*TASK INSTRUCTIONS*
In the records below, find the line that contains "10: (520, 90)" and the line that contains "33: (538, 112)". Set down exactly those lines and every line between them, and nothing more.

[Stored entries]

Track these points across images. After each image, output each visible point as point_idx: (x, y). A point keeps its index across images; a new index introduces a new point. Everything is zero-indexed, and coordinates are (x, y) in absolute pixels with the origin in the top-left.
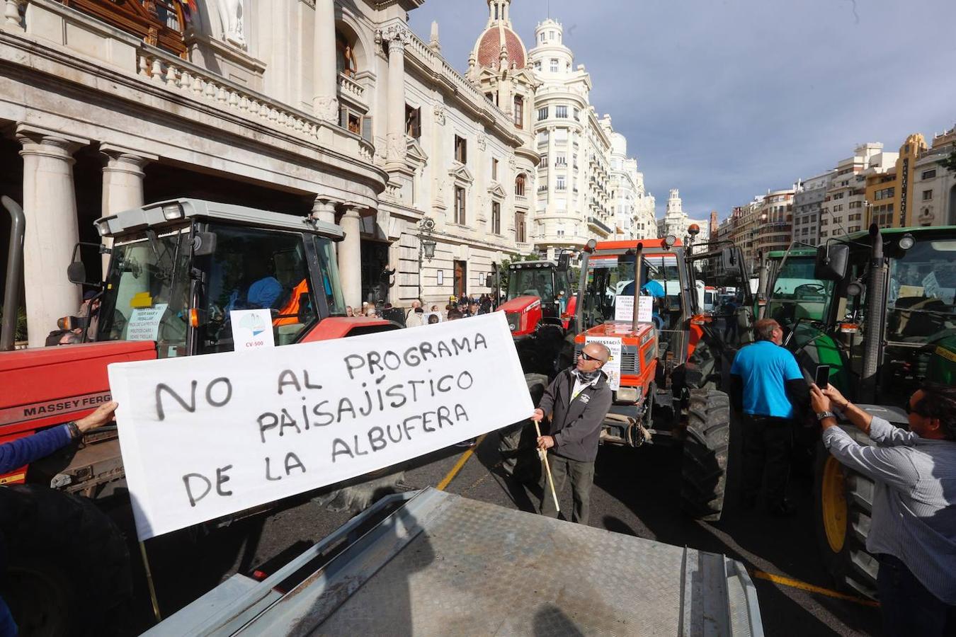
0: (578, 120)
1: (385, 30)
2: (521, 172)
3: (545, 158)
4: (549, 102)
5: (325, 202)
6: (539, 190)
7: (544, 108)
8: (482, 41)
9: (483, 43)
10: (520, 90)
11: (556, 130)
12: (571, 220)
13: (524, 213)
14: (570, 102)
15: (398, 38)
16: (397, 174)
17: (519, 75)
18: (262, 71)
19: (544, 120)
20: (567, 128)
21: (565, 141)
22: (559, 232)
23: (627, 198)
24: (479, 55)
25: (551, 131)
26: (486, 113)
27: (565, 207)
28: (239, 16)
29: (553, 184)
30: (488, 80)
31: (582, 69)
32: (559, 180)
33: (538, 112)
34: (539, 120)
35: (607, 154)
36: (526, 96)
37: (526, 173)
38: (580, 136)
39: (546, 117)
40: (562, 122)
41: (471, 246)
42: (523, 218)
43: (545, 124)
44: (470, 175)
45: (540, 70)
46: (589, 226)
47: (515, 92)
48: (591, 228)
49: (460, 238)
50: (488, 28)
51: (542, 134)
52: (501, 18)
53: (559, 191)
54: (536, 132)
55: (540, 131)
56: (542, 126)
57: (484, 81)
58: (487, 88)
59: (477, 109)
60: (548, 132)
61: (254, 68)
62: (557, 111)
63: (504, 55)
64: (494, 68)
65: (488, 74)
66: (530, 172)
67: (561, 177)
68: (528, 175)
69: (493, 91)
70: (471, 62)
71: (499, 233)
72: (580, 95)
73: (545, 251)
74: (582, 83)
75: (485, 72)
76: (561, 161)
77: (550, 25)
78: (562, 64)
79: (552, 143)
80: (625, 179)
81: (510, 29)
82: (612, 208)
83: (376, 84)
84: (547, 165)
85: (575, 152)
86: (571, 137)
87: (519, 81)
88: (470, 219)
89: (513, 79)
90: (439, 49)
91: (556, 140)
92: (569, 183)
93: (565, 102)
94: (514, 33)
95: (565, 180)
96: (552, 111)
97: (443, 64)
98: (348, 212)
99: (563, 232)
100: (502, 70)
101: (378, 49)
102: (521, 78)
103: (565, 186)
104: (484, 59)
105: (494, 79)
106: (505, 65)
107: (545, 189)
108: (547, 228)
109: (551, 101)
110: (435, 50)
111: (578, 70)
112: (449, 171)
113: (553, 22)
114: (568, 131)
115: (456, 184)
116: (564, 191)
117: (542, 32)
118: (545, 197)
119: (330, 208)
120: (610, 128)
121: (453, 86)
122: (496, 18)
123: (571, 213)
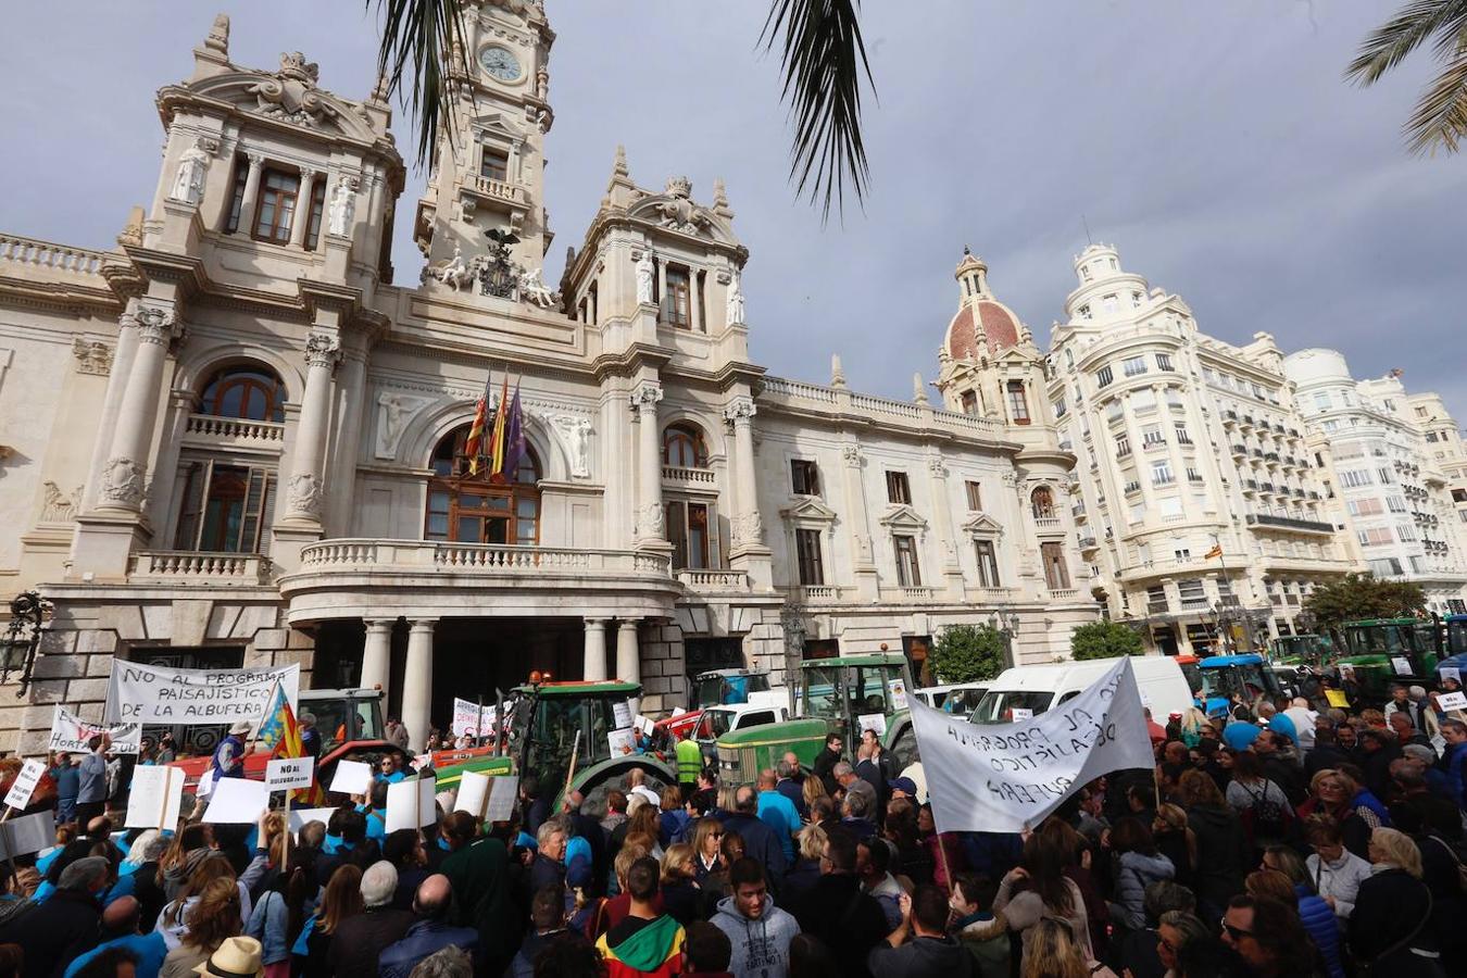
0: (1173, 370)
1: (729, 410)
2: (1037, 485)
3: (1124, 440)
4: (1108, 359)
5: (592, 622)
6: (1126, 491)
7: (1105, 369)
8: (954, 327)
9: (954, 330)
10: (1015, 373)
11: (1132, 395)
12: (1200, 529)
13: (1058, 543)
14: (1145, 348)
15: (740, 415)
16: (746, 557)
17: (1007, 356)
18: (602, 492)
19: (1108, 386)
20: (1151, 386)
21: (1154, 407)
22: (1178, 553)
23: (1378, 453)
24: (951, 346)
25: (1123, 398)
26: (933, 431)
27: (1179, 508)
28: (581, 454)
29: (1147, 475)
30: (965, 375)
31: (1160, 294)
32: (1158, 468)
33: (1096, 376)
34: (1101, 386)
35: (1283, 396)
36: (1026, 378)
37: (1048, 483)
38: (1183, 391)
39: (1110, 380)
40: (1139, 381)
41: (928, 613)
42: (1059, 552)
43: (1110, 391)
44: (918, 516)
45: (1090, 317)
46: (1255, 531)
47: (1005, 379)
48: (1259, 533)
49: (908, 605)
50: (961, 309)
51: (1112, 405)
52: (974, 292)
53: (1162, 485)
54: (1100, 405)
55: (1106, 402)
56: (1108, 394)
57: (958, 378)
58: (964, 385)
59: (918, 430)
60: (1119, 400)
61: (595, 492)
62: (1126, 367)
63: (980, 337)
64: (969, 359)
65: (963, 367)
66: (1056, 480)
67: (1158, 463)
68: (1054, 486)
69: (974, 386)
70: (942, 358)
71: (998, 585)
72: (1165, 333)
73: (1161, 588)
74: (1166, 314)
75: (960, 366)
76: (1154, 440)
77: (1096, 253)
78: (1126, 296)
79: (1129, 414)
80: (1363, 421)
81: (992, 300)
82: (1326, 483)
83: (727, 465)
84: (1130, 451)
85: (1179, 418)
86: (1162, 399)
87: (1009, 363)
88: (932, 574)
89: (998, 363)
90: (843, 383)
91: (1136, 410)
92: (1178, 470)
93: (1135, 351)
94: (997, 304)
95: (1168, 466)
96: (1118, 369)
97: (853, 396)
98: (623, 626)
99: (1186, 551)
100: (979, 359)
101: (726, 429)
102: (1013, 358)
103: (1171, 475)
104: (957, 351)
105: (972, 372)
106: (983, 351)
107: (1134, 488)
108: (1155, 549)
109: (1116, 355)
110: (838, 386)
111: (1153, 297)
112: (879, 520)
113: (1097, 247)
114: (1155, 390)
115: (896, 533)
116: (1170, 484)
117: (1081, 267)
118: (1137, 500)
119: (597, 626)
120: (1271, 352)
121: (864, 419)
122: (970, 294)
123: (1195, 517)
==
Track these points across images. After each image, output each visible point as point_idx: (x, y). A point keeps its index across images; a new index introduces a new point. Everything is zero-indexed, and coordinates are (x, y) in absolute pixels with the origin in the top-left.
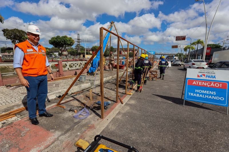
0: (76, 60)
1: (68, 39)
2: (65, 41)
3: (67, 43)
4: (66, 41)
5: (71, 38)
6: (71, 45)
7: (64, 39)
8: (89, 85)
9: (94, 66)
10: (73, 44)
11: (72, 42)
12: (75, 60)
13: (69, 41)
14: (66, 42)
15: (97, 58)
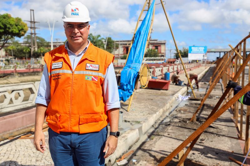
==
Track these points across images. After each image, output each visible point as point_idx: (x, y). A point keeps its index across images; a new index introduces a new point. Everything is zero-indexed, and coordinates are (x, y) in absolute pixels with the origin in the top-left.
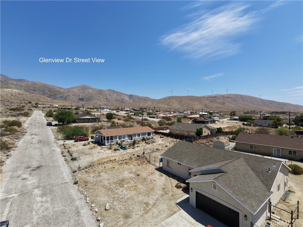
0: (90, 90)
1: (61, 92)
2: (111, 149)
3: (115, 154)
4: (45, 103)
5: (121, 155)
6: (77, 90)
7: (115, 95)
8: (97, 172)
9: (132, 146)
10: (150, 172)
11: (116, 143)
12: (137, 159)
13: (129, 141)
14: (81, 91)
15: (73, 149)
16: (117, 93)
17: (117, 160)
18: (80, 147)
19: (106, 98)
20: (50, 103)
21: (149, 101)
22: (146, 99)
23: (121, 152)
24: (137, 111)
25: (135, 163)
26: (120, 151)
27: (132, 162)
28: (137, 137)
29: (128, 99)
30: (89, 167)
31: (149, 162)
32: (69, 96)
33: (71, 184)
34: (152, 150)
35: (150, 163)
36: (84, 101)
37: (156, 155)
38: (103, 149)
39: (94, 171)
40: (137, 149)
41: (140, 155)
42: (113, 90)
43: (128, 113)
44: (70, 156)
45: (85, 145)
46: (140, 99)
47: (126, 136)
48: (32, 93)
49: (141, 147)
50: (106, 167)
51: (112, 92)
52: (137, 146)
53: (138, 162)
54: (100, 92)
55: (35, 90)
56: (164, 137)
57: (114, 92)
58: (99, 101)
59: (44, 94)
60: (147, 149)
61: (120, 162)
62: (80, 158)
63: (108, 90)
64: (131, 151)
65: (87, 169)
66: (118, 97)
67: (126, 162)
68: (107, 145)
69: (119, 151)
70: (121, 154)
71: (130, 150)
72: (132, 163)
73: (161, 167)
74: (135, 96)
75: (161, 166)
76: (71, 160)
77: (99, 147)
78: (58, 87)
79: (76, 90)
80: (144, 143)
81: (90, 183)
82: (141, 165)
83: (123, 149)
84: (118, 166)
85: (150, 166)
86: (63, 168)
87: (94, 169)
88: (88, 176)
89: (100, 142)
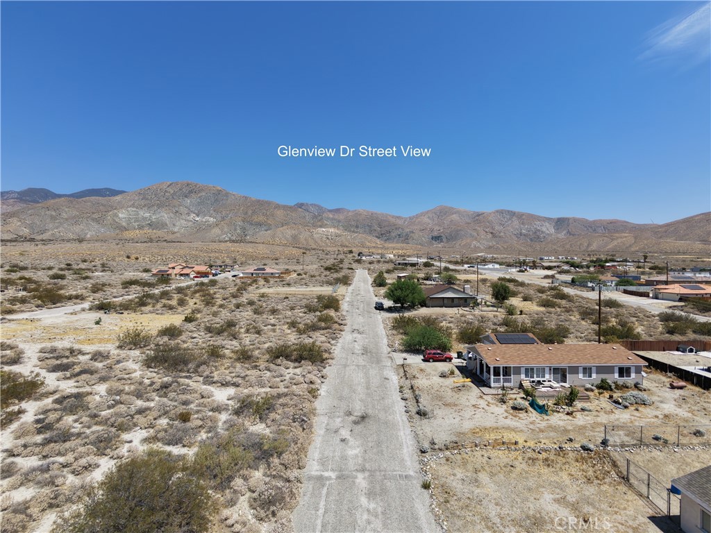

*EXERCISE OUTPUT*
10: (520, 90)
11: (556, 130)
12: (571, 220)
13: (524, 213)
14: (570, 102)
15: (398, 38)
16: (397, 174)
17: (519, 75)
18: (262, 71)
19: (544, 120)
20: (567, 128)
21: (565, 141)
22: (559, 232)
23: (627, 198)
24: (479, 55)
25: (551, 131)
26: (486, 113)
27: (565, 207)
28: (239, 16)
29: (553, 184)
30: (488, 80)
31: (582, 69)
32: (559, 180)
33: (538, 112)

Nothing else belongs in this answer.